"What harm can a simple rose do?"
"If you are going to look at it in that light, I shall say no more. But in a very little time you will find she has married you, and then where will you be?"
Her jealousy is too childishly open to be misunderstood. Mr. Desmond's spirits are rising with marvellous rapidity; indeed, for the past two minutes he feels as if he is treading on air.
"As you won't have me, I don't much care where I shall be," he says with the mean hope of reducing her to submission by a threat. In this hope he is doomed to be disappointed, as she meets his base insinuation with an unlowered front.

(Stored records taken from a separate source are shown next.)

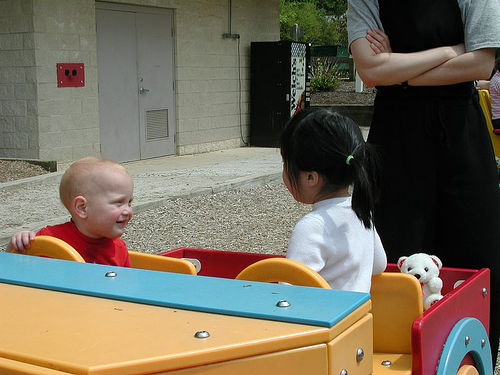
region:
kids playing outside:
[59, 87, 384, 297]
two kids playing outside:
[34, 77, 431, 368]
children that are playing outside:
[14, 22, 446, 374]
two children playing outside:
[47, 73, 497, 300]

"Very good, go and marry her," she says, calmly, as if church, parson, and Miss Fitzgerald are all waiting for him, in anxious expectation, round the corner.
"No, I shan't," says Desmond, changing his tactics without a blush. "Catch me at it! As you persist in refusing me, I shall never marry, but remain a bachelor forever, for your sweet sake."
"Then say you will not bring those roses to-morrow. Or, better still, say you will bring them, and"—all women, even the best are cruel—"give them to me before her."
"My darling! what an unreasonable thing to ask me!"
"Oh! I daresay! when people don't love people they always think everything they do unreasonable."
This rather involved sentence seems to cut Mr. Desmond to the heart.